7th President of the National Convention
- In office 13 December 1792 – 27 December 1792
- Preceded by: Bertrand Barère
- Succeeded by: Jean Baptiste Treilhard

Personal details
- Born: 15 November 1756 La Basse-Chapelière, near Maumusson, Loire-Atlantique
- Died: 20 July 1831 (aged 74) Paris
- Political party: Jacobin Club Bonapartist
- Alma mater: College de Châtillon, Châteaubriant
- Occupation: Lawyer

= Jacques Defermon des Chapelières =

French statesman

Jacques Defermon des Chapelières (15 November 1752 – 20 July 1831) was a French statesman during the French Revolution and a supporter of Napoleon Bonaparte and the French Empire.

In some sources his baptismal names are given as Jacques, Joseph (most probably in error); his surname also spelled as (de) Fermon or (de) Fermond. He can also be referred to as comte Defermon, comte de l'Empire (count Defermon, count of the Empire) from 23 March 1808.

Dataset entries:
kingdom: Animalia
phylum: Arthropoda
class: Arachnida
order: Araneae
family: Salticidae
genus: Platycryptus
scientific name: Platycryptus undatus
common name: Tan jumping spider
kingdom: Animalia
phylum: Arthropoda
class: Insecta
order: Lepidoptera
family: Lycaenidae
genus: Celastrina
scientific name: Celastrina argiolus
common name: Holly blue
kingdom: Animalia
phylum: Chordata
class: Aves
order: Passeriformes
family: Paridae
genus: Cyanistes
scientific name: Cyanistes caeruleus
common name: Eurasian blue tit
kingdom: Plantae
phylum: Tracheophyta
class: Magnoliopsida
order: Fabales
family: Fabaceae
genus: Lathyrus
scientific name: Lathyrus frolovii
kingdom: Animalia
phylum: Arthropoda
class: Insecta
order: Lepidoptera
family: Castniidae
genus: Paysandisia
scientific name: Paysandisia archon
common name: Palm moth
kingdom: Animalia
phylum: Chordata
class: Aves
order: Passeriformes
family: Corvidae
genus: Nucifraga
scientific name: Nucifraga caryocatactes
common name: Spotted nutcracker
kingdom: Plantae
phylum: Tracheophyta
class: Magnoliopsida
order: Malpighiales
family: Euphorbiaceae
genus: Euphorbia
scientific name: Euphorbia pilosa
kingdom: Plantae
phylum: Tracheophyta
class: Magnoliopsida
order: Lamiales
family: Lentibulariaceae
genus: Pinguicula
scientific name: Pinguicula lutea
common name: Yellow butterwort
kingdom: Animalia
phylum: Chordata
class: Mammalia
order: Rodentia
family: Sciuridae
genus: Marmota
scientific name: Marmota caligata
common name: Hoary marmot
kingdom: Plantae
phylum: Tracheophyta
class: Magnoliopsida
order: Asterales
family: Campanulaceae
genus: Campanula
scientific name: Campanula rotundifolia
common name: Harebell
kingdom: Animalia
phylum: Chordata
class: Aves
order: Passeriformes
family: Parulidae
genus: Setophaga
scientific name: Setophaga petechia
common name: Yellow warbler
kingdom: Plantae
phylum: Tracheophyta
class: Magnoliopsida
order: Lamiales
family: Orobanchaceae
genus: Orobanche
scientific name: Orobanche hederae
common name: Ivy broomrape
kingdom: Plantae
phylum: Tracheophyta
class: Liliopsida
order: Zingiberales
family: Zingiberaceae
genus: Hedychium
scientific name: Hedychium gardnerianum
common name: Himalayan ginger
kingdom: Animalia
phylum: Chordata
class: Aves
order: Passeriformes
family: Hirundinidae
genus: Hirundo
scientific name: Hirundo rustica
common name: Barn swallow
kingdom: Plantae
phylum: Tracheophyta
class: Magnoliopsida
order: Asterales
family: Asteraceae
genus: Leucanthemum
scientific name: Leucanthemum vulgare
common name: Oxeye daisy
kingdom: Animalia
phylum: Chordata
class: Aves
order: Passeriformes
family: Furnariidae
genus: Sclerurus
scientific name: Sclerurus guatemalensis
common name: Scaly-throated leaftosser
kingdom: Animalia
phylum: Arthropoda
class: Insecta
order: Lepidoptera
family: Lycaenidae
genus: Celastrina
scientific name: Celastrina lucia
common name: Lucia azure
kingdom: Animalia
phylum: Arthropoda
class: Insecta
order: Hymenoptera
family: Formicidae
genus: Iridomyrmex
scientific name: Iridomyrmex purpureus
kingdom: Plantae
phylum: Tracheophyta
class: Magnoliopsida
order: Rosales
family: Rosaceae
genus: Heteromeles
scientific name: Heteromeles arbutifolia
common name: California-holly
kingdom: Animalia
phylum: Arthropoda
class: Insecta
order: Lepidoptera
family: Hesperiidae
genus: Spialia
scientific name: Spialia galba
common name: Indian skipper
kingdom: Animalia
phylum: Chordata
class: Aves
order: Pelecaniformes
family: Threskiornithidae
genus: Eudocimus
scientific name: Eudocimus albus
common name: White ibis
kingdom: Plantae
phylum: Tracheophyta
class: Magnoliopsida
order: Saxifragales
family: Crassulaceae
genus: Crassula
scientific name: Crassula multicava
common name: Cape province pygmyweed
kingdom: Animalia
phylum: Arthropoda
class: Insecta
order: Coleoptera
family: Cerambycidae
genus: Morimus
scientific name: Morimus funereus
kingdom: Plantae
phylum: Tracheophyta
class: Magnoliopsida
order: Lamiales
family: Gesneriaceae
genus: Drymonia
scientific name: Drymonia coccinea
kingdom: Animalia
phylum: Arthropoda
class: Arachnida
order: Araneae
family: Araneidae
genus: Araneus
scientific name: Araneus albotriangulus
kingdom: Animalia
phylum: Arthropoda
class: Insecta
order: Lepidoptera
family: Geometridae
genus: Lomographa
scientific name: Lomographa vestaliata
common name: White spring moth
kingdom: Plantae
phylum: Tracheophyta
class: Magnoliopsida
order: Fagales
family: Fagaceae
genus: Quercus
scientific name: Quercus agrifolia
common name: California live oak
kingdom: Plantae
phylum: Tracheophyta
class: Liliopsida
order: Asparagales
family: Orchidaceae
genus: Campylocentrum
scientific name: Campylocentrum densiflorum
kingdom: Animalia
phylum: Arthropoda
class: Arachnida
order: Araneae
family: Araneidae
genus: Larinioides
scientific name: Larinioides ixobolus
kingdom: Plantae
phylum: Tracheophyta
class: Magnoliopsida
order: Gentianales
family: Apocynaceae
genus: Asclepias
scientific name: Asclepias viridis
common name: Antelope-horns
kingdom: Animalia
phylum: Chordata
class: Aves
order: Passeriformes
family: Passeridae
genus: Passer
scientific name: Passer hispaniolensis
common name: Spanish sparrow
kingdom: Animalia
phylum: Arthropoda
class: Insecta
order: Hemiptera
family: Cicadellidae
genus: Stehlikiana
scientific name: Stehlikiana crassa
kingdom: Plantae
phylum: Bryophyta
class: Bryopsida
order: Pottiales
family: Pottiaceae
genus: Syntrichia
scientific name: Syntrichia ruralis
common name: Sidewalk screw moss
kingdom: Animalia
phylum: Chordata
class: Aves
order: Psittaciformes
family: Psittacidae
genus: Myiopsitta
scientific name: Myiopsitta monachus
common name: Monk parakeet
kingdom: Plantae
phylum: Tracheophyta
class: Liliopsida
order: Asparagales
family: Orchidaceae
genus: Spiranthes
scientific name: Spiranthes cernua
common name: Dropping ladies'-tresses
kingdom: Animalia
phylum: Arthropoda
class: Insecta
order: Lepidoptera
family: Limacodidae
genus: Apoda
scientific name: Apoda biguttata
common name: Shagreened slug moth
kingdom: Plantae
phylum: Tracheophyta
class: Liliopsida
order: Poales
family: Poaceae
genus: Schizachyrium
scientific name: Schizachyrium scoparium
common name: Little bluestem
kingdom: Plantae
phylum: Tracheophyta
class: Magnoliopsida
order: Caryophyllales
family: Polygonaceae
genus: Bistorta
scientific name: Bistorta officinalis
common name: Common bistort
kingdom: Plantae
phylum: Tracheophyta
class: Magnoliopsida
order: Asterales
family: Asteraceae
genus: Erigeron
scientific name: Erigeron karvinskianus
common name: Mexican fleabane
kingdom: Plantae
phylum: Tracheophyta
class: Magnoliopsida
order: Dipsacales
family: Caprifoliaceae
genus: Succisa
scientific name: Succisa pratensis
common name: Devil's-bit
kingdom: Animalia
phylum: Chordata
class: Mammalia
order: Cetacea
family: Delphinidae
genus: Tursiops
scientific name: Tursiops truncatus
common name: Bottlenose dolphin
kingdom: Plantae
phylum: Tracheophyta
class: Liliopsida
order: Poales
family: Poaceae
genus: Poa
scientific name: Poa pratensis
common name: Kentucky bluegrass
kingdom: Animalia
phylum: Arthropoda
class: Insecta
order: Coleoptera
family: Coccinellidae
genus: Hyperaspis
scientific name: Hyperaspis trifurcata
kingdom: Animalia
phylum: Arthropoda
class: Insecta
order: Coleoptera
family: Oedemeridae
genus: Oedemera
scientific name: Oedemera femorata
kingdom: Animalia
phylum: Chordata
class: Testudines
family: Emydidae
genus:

**Activities**:
1. Apart from Jacques Defermon des Chapelières himself, which people are named in the text about him?
2. From the text about Jacques Defermon des Chapelières, return the passage from "Jacques Defermon des Chapelières (15" up to and including "the French Empire.", copied word for word.
3. Can you resume the text about Jacques Defermon des Chapelières, starting right after its final sentence?

**Your responses**:
1. Bertrand Barère, Jean Baptiste Treilhard, Napoleon Bonaparte

2.
Jacques Defermon des Chapelières (15 November 1752 – 20 July 1831) was a French statesman during the French Revolution and a supporter of Napoleon Bonaparte and the French Empire.

3.
==Biography==

Born in La Basse-Chapelière, near Maumusson, in what would become the Department of Loire-Atlantique, he was educated at the Collège de Châtillon, in Châteaubriant, before studying law at Rennes. He became a lawyer in the Parlement of Rennes in 1782.

==French Revolution==

Defermon was elected (18 April 1789) as a representative of the Third Estate of Rennes to the Estates General (France) and proceeded to become a deputy of the National Assembly from 1789 to 1791. He served as President of the National Assembly 19–30 July 1791, a vital period of time following the Flight to Varennes. During the tenure of the Legislative Assembly he served as president of the Criminal Tribunal of Rennes (1791–1792).

Elected to the Convention (serving 1792–1793, then 1794-1795 following a lengthy suspension) as a deputy for the département of Ille-et-Vilaine. He was President of the Convention 13–27 December 1792, during much of the debates surrounding the question of the Trial of Louis XVI. He would be exiled as a regicide following the Restoration.

Defermon supported the Girondists and signed a petition (2 June 1793) against their exclusion from the convention by the Montagnards. For acting against the ascendent faction he was declared "traître à la patrie" (Traitor to the Fatherland), and eventually was forced to go into hiding to escape the arrest decreed by the convention (3 October 1793).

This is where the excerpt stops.